Leaving out all images, return the entries below exactly.

++++ DATA EXTRACT

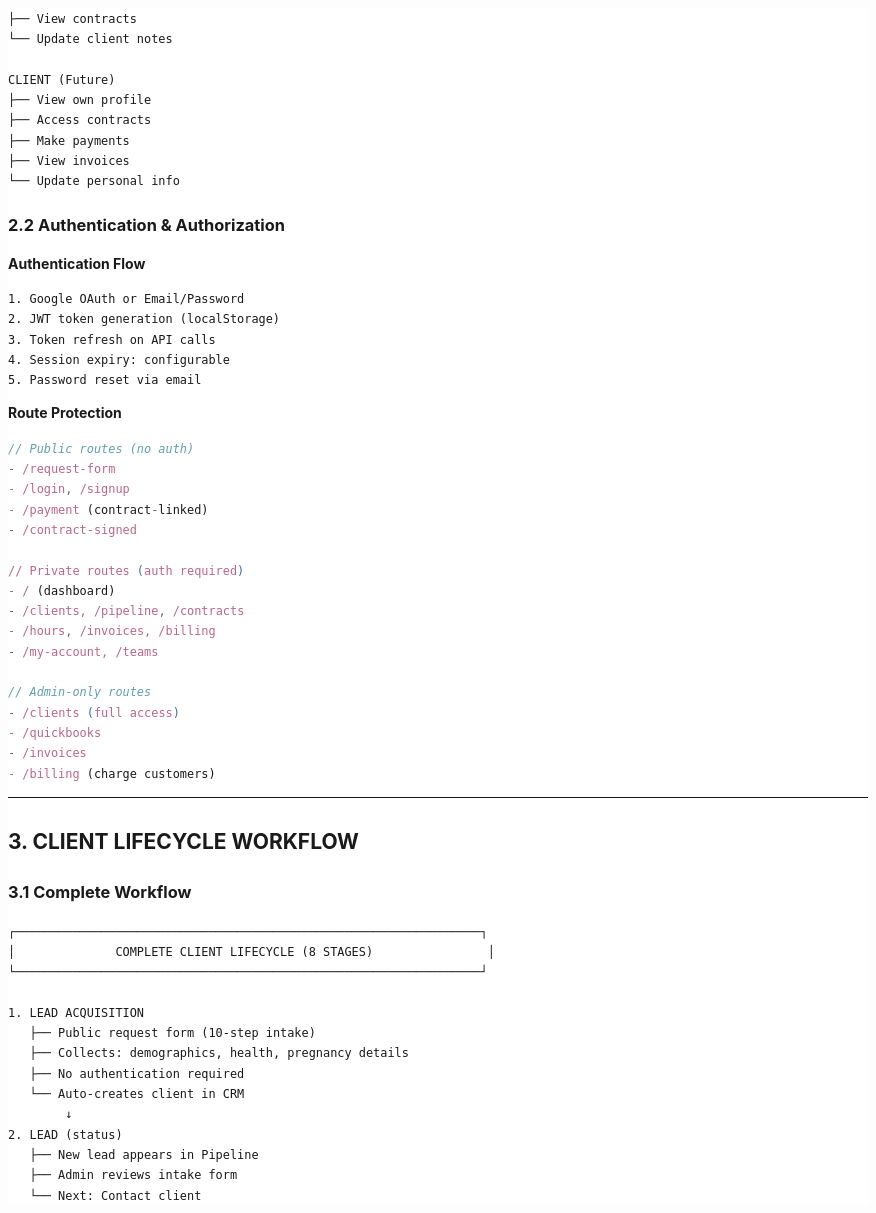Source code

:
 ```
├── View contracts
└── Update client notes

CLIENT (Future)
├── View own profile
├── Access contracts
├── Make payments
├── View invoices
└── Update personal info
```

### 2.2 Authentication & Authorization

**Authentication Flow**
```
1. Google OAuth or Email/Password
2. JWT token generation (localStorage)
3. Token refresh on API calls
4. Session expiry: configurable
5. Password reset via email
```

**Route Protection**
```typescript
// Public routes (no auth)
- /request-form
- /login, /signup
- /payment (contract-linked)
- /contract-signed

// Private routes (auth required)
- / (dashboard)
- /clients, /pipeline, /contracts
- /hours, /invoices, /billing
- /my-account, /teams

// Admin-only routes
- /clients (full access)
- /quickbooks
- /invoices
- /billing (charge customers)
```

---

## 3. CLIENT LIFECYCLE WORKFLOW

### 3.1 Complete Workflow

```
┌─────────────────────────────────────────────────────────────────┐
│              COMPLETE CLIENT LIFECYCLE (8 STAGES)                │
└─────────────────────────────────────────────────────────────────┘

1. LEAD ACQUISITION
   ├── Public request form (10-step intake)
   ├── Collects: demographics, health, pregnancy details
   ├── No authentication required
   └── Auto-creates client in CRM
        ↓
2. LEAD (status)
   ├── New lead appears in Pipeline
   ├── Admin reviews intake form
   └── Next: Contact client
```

++++++++

→ EXPECTED ANSWER
Source code

:
 ```
├── View contracts
└── Update client notes

CLIENT (Future)
├── View own profile
├── Access contracts
├── Make payments
├── View invoices
└── Update personal info
```

### 2.2 Authentication & Authorization

**Authentication Flow**
```
1. Google OAuth or Email/Password
2. JWT token generation (localStorage)
3. Token refresh on API calls
4. Session expiry: configurable
5. Password reset via email
```

**Route Protection**
```typescript
// Public routes (no auth)
- /request-form
- /login, /signup
- /payment (contract-linked)
- /contract-signed

// Private routes (auth required)
- / (dashboard)
- /clients, /pipeline, /contracts
- /hours, /invoices, /billing
- /my-account, /teams

// Admin-only routes
- /clients (full access)
- /quickbooks
- /invoices
- /billing (charge customers)
```

---

## 3. CLIENT LIFECYCLE WORKFLOW

### 3.1 Complete Workflow

```
┌─────────────────────────────────────────────────────────────────┐
│              COMPLETE CLIENT LIFECYCLE (8 STAGES)                │
└─────────────────────────────────────────────────────────────────┘

1. LEAD ACQUISITION
   ├── Public request form (10-step intake)
   ├── Collects: demographics, health, pregnancy details
   ├── No authentication required
   └── Auto-creates client in CRM
        ↓
2. LEAD (status)
   ├── New lead appears in Pipeline
   ├── Admin reviews intake form
   └── Next: Contact client
```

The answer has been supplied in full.